Life is an oxymoron. Or, to be precise, ‘Christian life’ is an oxymoron. This is something that I have had to learn, sometimes the hard way. And, I can’t say that I get it right each time. But definitely this is something that strikes me when I look back on the road I have travelled.
What am I getting at? Good question. As a Christian, I learned many things by rote (Sunday School, Sword drill, Vacation Bible School (VBS), etc., were good at filling my head with a lot of Biblical knowledge and jargon). Yet I never really thought through a lot of what I knew. If I had, I would have probably realised much sooner that living the Christian life was no walk in the park. Let me explain. One of the most familiar verses I learned as a child was Romans 5:3: “Not only so, but we also glory in our sufferings, because we know that suffering produces perseverance.”
If I had only taken the time to think about that, I would have realised how ridiculous that statement was. I sang all the right songs, quoted all the right verses, and read all the right books. But when you are smack face-to-face with pain and torment and heartbreak, you honestly do not feel like “glorying”! I didn’t. I felt betrayed and angry and disappointed. Not very “Christian” at all!
Yet it was in the valleys of life; during days and months of loneliness and despair, when life didn’t make sense that I truly began to hear God’s voice. Those were the times when He was most real to me, when He guided me every day, when He stuck closer than a brother.
And that was when I realised that the Christian life was an oxymoron. Google defines an oxymoron as “a figure of speech in which apparently contradictory terms appear in conjunction.” Essentially, everything the Bible says, all that Jesus spoke and lived and taught, points to this fact—that what may seem contradictory at first can actually exist in perfect conjunction.
The Bible is filled with such examples. Take “love your enemies” for instance—imagine actually living that out! How would I deal with those who attacked my family just because we did not belong to their religion? Could I love them? And “love” in this context would be the whole shebang—turning the other cheek, praying for those who persecuted me, and doing good to (i.e. proactively seeking the benefit of) those who spitefully used me and reviled me. Honestly, I’m still struggling to answer that one truthfully. I know what my gut reaction would be, and it would not be how Jesus responded to His accusers, how He bore the shame of my sin uncomplainingly, how He forgave freely. Yet, that is the bottom line—the ultimate oxymoron—love my enemies.

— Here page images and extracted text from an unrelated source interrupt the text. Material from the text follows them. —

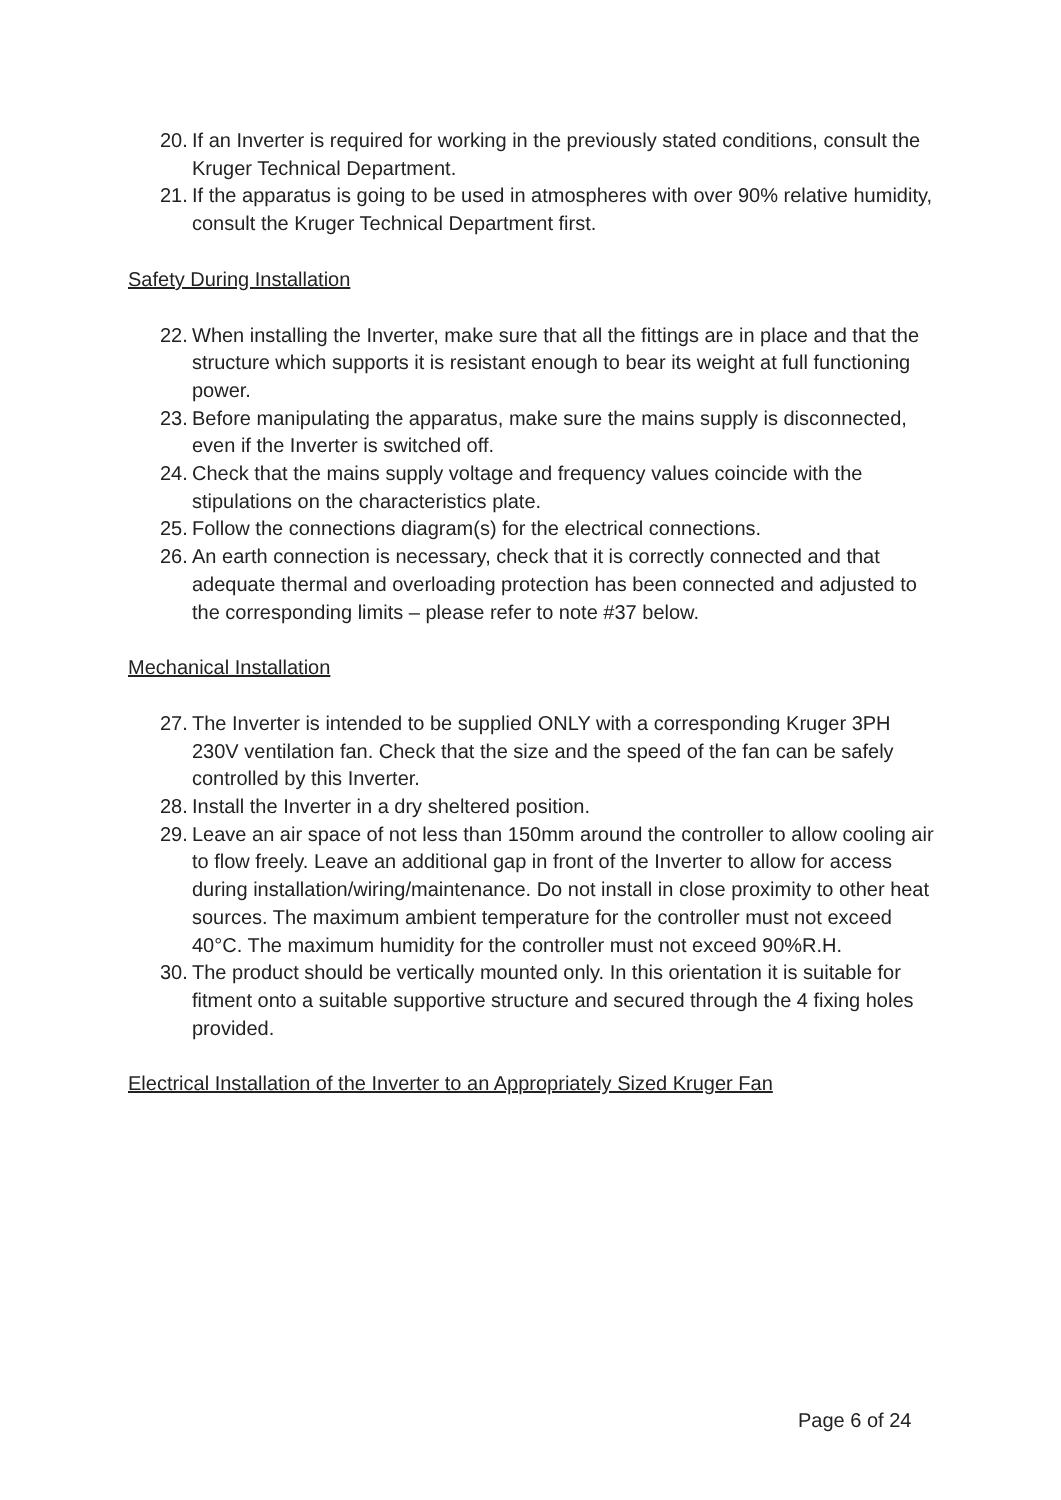20. If an Inverter is required for working in the previously stated conditions, consult the Kruger Technical Department.
21. If the apparatus is going to be used in atmospheres with over 90% relative humidity, consult the Kruger Technical Department first.
Safety During Installation
22. When installing the Inverter, make sure that all the fittings are in place and that the structure which supports it is resistant enough to bear its weight at full functioning power.
23. Before manipulating the apparatus, make sure the mains supply is disconnected, even if the Inverter is switched off.
24. Check that the mains supply voltage and frequency values coincide with the stipulations on the characteristics plate.
25. Follow the connections diagram(s) for the electrical connections.
26. An earth connection is necessary, check that it is correctly connected and that adequate thermal and overloading protection has been connected and adjusted to the corresponding limits – please refer to note #37 below.
Mechanical Installation
27. The Inverter is intended to be supplied ONLY with a corresponding Kruger 3PH 230V ventilation fan. Check that the size and the speed of the fan can be safely controlled by this Inverter.
28. Install the Inverter in a dry sheltered position.
29. Leave an air space of not less than 150mm around the controller to allow cooling air to flow freely. Leave an additional gap in front of the Inverter to allow for access during installation/wiring/maintenance. Do not install in close proximity to other heat sources. The maximum ambient temperature for the controller must not exceed 40°C. The maximum humidity for the controller must not exceed 90%R.H.
30. The product should be vertically mounted only. In this orientation it is suitable for fitment onto a suitable supportive structure and secured through the 4 fixing holes provided.
Electrical Installation of the Inverter to an Appropriately Sized Kruger Fan
Page 6 of 24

When I look back at the last decade, it is crystal clear to me. I’ve learned that there is joy in the midst of pain; I can love the unlovable because Jesus did that for me, that with God the impossible is possible—the dead can live again, the blind can see, the crooked paths can be made straight, and there can be streams in the desert. I’ve learned that when I am weak, then, in Christ, I am truly strong. When my eyes deceive me with “facts”, the hope of the cross gives my faith wings. And that only when I die to myself, can I truly live!
So, it is possible and doable when Jesus says:
“… Love your enemies, do good to those who hate you, bless those who curse you, pray for those who mistreat you. If someone slaps you on one cheek, turn to them the other also. If someone takes your coat, do not withhold your shirt from them. Give to everyone who asks you, and if anyone takes what belongs to you, do not demand it back. Do to others as you would have them do to you. If you love those who love you, what credit is that to you? Even sinners love those who love them. And if you do good to those who are good to you, what credit is that to you? Even sinners do that. And if you lend to those from whom you expect repayment, what credit is that to you? Even sinners lend to sinners, expecting to be repaid in full. But love your enemies, do good to them, and lend to them without expecting to get anything back. Then your reward will be great, and you will be children of the Most High, because he is kind to the ungrateful and wicked. Be merciful, just as your Father is merciful”(Luke 6: 27–36).Ultimately, the Christian life is all about Jesus. It’s all about Him. Not me. But we can exist in perfect conjunction when we live in submission to His Lordship.